Martin Zvěřina 15 January 2026 - 15 February 2026 Online Viewing Room
Copper Horizon Oil, wax and sand on canvas 165 x 145 cm 2025
About the artwork
Copper Horizon is part of Martin Zvěřina’s most recent series of paintings, in which the act of looking becomes as significant as the act of painting itself. Rather than describing a specific landscape, the work emerges from prolonged coexistence with the image, through repeated returns to its surface and sustained attention to how the painting changes over time. The image does not resolve into a single, legible meaning; instead, it remains an open field in which layers of paint accumulate, disrupt one another, and are continually reactivated.
The painting functions as an unstable object poised between fascination and dissolution. Colour behaves organically, at times evoking bodily structures, sediments, or vegetative forms, without ever settling into a fixed shape. This condition of perpetual “almost-recognition” produces an experience akin to pareidolia: the viewer senses that something is being perceived, yet meaning continually slips away. Copper Horizon thus oscillates between abstraction and suggestive figuration, between landscape, interior space, and a residual image that resists full naming.
In this sense, the painting may be understood as a talismanic object, not as a bearer of protection or myth in a traditional sense, but as a site where the desire for meaning encounters its constant disintegration. Echoing Symbolist and late nineteenth-century painting, the image does not function as a representation of the world, but as a field of internal projection in which material and perception are held in tension. The surface retains its own vitality, resisting both rapid consumption and definitive interpretation.
Extending Zvěřina’s long-term dialogue with landscape, poetry, and historical modes of painting, Copper Horizon conceives the canvas as a space of duration and concentration. The painting unfolds as a slow process in which meaning emerges gradually and remains unresolved, a quiet yet persistent counterpoint to contemporary acceleration, image saturation, and fragmented attention.
Martin Zvěřina (b. 1989) is a Czech visual artist whose work spans painting, installation, video, and sound. His practice focuses on the relationship between material transformation and perception, often blurring the boundaries between image, object, and landscape. Drawing on phenomenological thought and Eastern philosophy, he approaches art-making as a meditative and transformative process, in which human experience encounters the elemental properties of material and time.
His work frequently engages with the medium itself, its essence, historical connotations, and at times an ironic questioning of its own limits. He draws inspiration from a wide spectrum of sources, including literature, biological systems, and philosophy, relating them to emotions, relationships, and modes of perception in contemporary society.
After graduating from the Academy of Fine Arts in Prague, he developed a distinctive practice grounded in material experimentation and sensitivity to environment. He repeatedly returns to the motifs of landscape and the body, not as fixed objects, but as relational fields between colour, light, and space. From this perspective, his work resonates with late nineteenth-century painting, when attention to atmosphere, duration, and the inner experience of seeing began to move away from stable modes of representation, partly as a response to industrialisation and the rise of capitalist structures, offering a counterpoint to technological and social change. In this sense, he approaches the canvas as a site where the visible world is transformed through subjective time into something fluid, open, and mutable, as a mode of working with attention that consciously positions itself against contemporary forms of technological and economic acceleration.

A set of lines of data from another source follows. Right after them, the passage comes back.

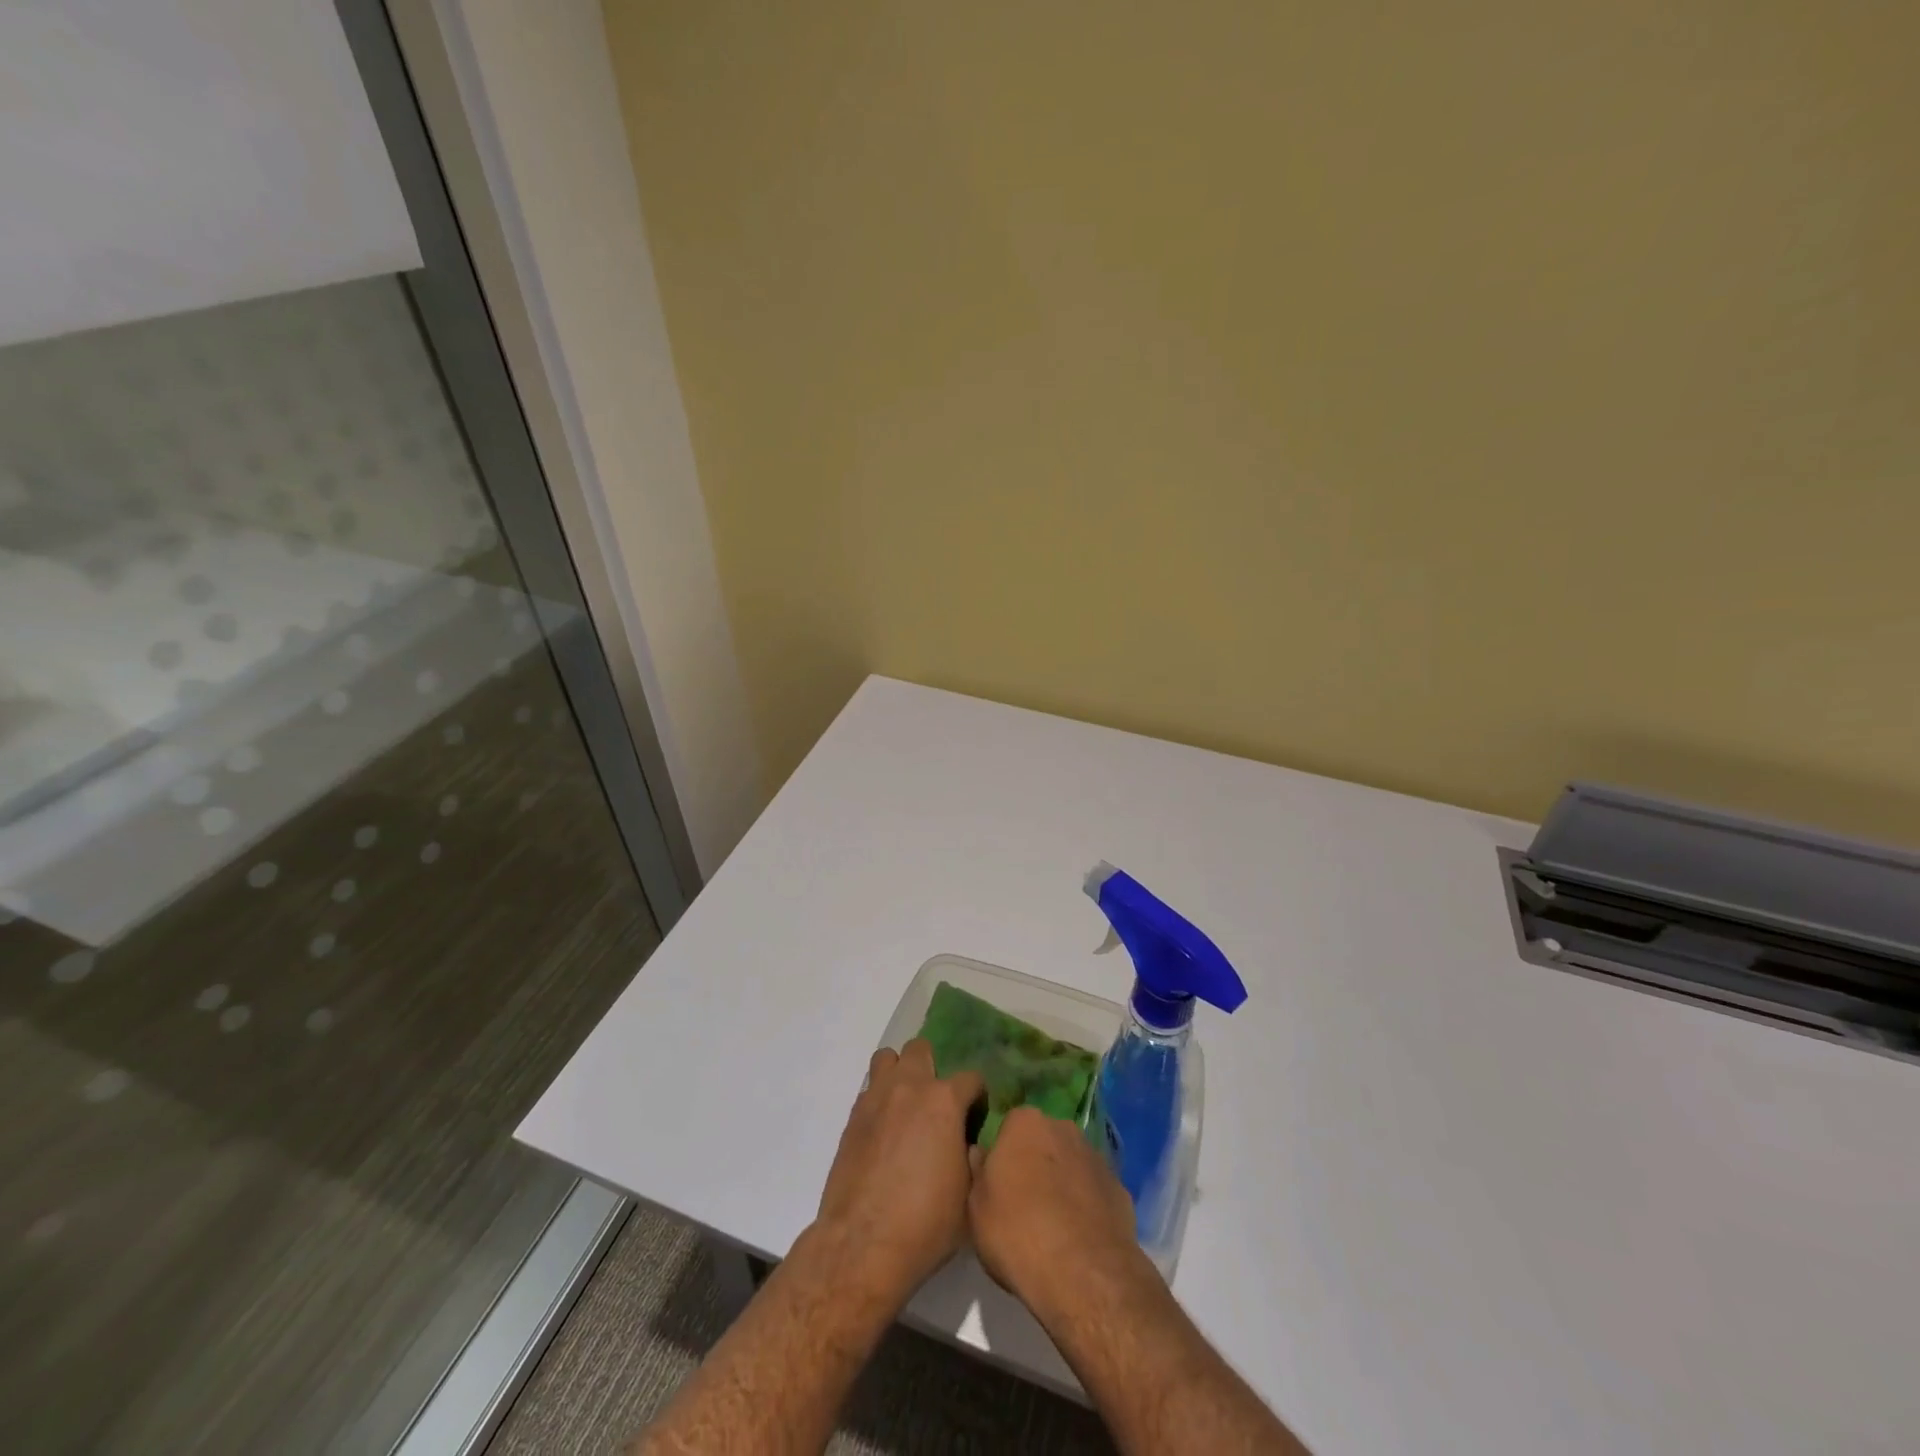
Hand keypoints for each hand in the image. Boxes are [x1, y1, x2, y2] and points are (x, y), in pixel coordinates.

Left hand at [812, 1039, 984, 1302]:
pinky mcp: (852, 1117)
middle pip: (921, 1049)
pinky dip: (880, 1100)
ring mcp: (876, 1098)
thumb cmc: (926, 1223)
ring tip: (906, 1106)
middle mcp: (909, 1087)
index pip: (971, 1078)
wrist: (863, 1245)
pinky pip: (869, 1090)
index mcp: (944, 1101)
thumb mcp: (969, 1193)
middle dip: (933, 1068)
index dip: (977, 1097)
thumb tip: (968, 1144)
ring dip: (900, 1073)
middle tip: (937, 1104)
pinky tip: (885, 1131)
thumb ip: (972, 1155)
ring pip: (888, 1059)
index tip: (976, 1118)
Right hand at [968, 1104, 1147, 1324]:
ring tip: (1052, 1225)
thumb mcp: (976, 1207)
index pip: (1009, 1126)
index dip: (1003, 1154)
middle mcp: (1063, 1128)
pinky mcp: (1120, 1189)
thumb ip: (978, 1172)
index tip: (998, 1182)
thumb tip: (982, 1153)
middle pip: (1043, 1141)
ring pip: (1071, 1164)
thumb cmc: (1017, 1232)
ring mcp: (1096, 1157)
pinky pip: (1094, 1191)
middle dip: (1035, 1163)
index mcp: (1026, 1123)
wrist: (1083, 1273)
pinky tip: (1078, 1238)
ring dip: (1062, 1183)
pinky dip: (1086, 1206)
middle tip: (1023, 1202)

Poetry and experimental literature play a significant role in his practice, particularly texts in which language functions as a tool for exploring unconscious processes and inner transformation. He finds inspiration, for example, in the circle of Le Grand Jeu or in the writings of Věra Linhartová, texts in which language operates as an act of naming that simultaneously establishes and closes meaning. Language here is not merely a vehicle of communication, but a symbolic and structuring principle of experience, akin to the way image or sound functions in his work.
Alongside his visual practice, Zvěřina also works with sound and music, which he approaches as a natural extension of his material practice. Drawing on field recordings and improvisation rooted in the traditions of the musical avant-garde, he shapes sound through processes of layering, distortion, and temporal modulation, paralleling his approach to visual media.
He studied at the Academy of Fine Arts in Prague (painting studio of Vladimír Skrepl), at the Faculty of Fine Arts in Brno (Intermedia studio of Václav Stratil), and at the Academy of Fine Arts in Helsinki, Finland. He has completed numerous residencies and internships in Germany, Belgium, Austria, Finland, and the Czech Republic.
Since 2010, he has been active on both the visual art and music scenes in the Czech Republic and internationally. He has exhibited in numerous private, state, and regional institutions and has been a member of several experimental music groups.